Sevgiyle! İçimizdeki saf ve temiz sevginin bağlarını bulan herkes birbirine attığı düğümlerle bugün ayakta kalabiliyor. Sevecek ve sevilecek bir şey her zaman bulabilmeliyiz bence. Çünkü sanılanın aksine sevgi güçsüzlüğü değil, güçlü olmayı gerektirir. Sevebilen bir insan zaten her zorluğa dayanabilecek, üstesinden gelebilecek güce sahiptir. Ben bu doğrultuda yola çıkarak huzuru buldum kollarımın arasında. Hayal etmekten vazgeçmedim. Gözlerimi kapadığımda çok güzel bir sahilde olduğumu, kumların ayak parmaklarımın arasında gezinirken yaşattığı hisle dolduğumu, denizin güneşle beraber anlaşıp tenimi kavurduğunu hayal ediyorum. Dalgaların birbirleriyle olan tatlı savaşını duyuyorum kulaklarımda. Sonra gökyüzündeki bulutlara inat uçurtma uçurduğumu düşlüyorum. Martıların sesi, rüzgârın fısıltısı… Hepsini seviyorum. Hepsi de beni sevsin istiyorum.
İçimden bir ses hepsine kavuşacağımız günün yakın olduğunu söylüyor. İçimdeki sese güvenmeyi seçiyorum. Biraz daha kitap okuyup, biraz daha yazarak doyuyorum. Ve inanıyorum. Yeniden kahve yudumlarken sigaramın dumanını paylaşacağım insanlarla, yeniden deliler gibi koşup yürüyebileceğim sokaklarda ve herkesin içinde özgür olmanın tadını yaşayacağım!

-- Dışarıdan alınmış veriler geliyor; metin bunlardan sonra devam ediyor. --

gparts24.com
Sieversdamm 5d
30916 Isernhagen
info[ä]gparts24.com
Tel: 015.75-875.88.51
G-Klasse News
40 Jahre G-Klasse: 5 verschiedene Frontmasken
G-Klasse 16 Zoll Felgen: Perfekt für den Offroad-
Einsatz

Ha, bir de tüm bu olup bitenlere katlanabilmemin en büyük sebeplerinden biri içimde büyüttüğüm sarmaşığım: Aşk! Sarmaşık gibi sarıyor tüm benliğimi. Büyüyor, uzuyor ve iyileştiriyor her şeyi. Acaba kelebekler de böyle sevdikleri için mi değerli zamanları?